Его кухня — самая темная в поселке, из-за дыма. Когда я выхожу на воздух и на свет, от белизны снега жжет в глазах, хотя небо серое. Шагаю мимо пустых домов, глядя на них, словно они — местные старики, из моей родни, умершие до моего рождения. По лесенке, вырубленной в снегу, иду к Ольге, послушать, что она скажет, и проверить, верна ли моя догадка, что к ней зашла выпить кофе Линда. Да, она там: забежала на минутку к Ольге, которая живет одна (как и Джачинто, и Нума, и Самуэле, и другие, — а я нет, что ли? зло берет считать их). Сбивая мне яйцо, Ольга показывает Линде тряпичных кукол, которых она делает для игрушечного магазина в городе, смешных, веселых, потешных.

Никто не помнит такого, чтоб она смеялась; однако уже много лет, как она переступила и миновала также границы плача, лицо ее порой кажется карнавальной маской, словно вот-вот расползется в плаче, рот выгнут вниз, и в уголках его красное — признак повышенного давления. Нет, она никогда не плачет.

Ольга смотрит на Линду, которая держит куклу в руках, как маленькая девочка, а потом откладывает ее, чтобы вытащить других из обрезков цветной ткани, лежащих на полу, и на столе, кучами, и на кровати. Лицо Ольги сейчас — будто снег уже перестал, но солнца еще не видно.

— Они тебе нравятся? Бери любую.

Линду все любят, потому что она поднимает настроение.

Но когда мы уже идем по улице, между громадными сугробами, обступившими нас со всех сторон, Линда подходит ко мне поближе и говорит, что сил ее больше нет заходить в дома мертвецов.

— Пойдем посмотрим теленочка Диониджи и козлят, — предлагаю я.

— Пойдем, пойдем.

И, совершенно переменившись, зачерпывает пригоршню снега, такого сухого и крупчатого, что из него не слепишь снежок, и обсыпает меня этим снежным облаком, убегая. Я за ней, она балансирует на тропинке, едва различимой в снегу, я догоняю ее у двери хлева, бледную и запыхавшуюся.

Изнутри доносится приятный теплый запах сена и коров, я его уже почти забыл. Коровы, привязанные к кормушкам, спокойно жуют, лежа и повернувшись к двери. В углу, в глубине хлева, теленок, родившийся ночью, у него белая и сухая шерстка.

— Какой милый, как тебя зовут? — спрашивает у него Линда, наклоняясь.

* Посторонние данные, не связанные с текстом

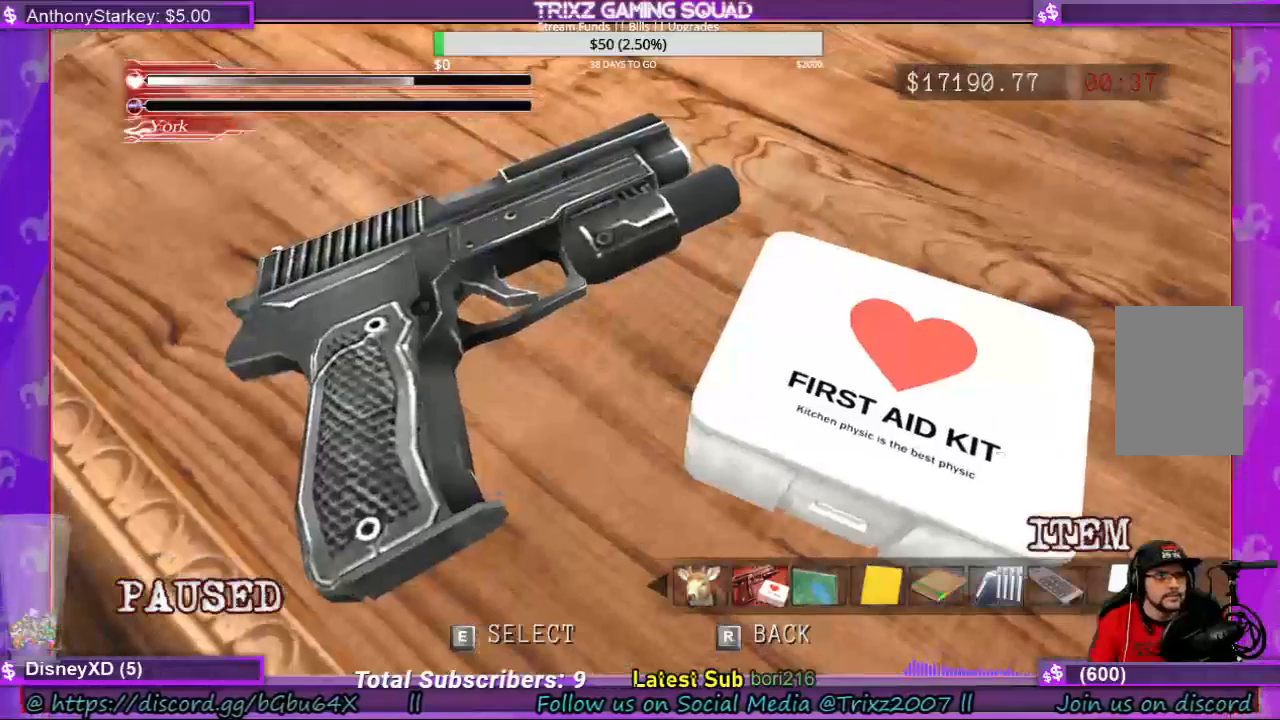
{"keys": [], "mouse": [], "events": [[233, "e", "down"], [367, "e", "up"]]}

— Его еще не окрестили. — Своим коровам Диониджи дает имена, связанные с Францией, куда он ездил в молодости продавать каштаны. Вот это Лиллечка, а это Льежка, вон та, вся в кудряшках, Паташу, а там, подальше, с прелестным лицом, — Мозелька.

Напротив, в своем ряду — козы, отупевшие от многомесячного сидения в хлеву. Живее всех тут козлята, им ничего не известно ни о зиме, ни о снеге, ни о зеленых лугах; знай себе выстраиваются вдоль стенок клетки, едва Линда соберется протянуть руку. Ягненок спит, уткнувшись головой в стену, будто мертвый. В проходе посередине хлева бродят куры, тоже немного одуревшие, — даже не убегают.

— Здесь спокойнее и симпатичнее, чем дома, — говорит Линда.

— Если пойдет лавина, я сбегу сюда. Если лавина будет из ветра и сыпучего снега, тут можно уберечься; в хлеву есть подпорная стенка, так что лавина подскочит на нем, как на трамплине, и понесется дальше.

— Этим, сыпучим, главное не попадаться на открытом месте: перемещенный воздух уносит лес — лиственницы и ели, — как солому, и, очутись ты там, похоронят тебя в августе, если, конечно, найдут на другой стороне долины. Лавина из сыпучего снега хватает тебя за горло и душит.

— Какая у тебя холодная рука. Повидал уже лавины?

— Сыпучие — нет. Мокрые — да. С лавиной из мокрого снега тоже шутки плохи, ты перед ней — как мышь. Так или иначе, мокрая она или сыпучая, в случае опасности я знаю, куда бежать. Задаю сено коровам, дою их, ну а куры хоть по ошибке, да снесут мне яичко.

— Как Робинзон…

— Скорее, как Ной.

— Ну, Ной-то был не один. Знаешь, чтобы славный человеческий род не пресекся.

— Естественно, по дороге сюда я забегу под окошко к Верене, свистну и спасу тебя вместе с собой.

— Спасешь меня?

— Спасу.

Мы были у кучи соломы. Линда оглядывалась вокруг, словно хотела убедиться, что никто из животных ее не видит. Но коровы под картиной со святым Антонием не обращали на нас внимания, жевали свое сено.

— Тут нехорошо, пойдем наверх.

На сеновале другой воздух, свежий и душистый, пахнет снежным воздухом и хорошим сеном.

Я протягиваю руку Линде, которая уже наверху, закрываю откидную дверь. Несколько воробьев, обосновавшихся там на целый день (они едят сенную труху), ищут убежища в углу. Мы забираемся по лестнице на большой блок прессованного сена, на самый верх, где лежит нежное сено второго покоса, которое упирается в скаты крыши и затыкает все щели. Холодно не будет.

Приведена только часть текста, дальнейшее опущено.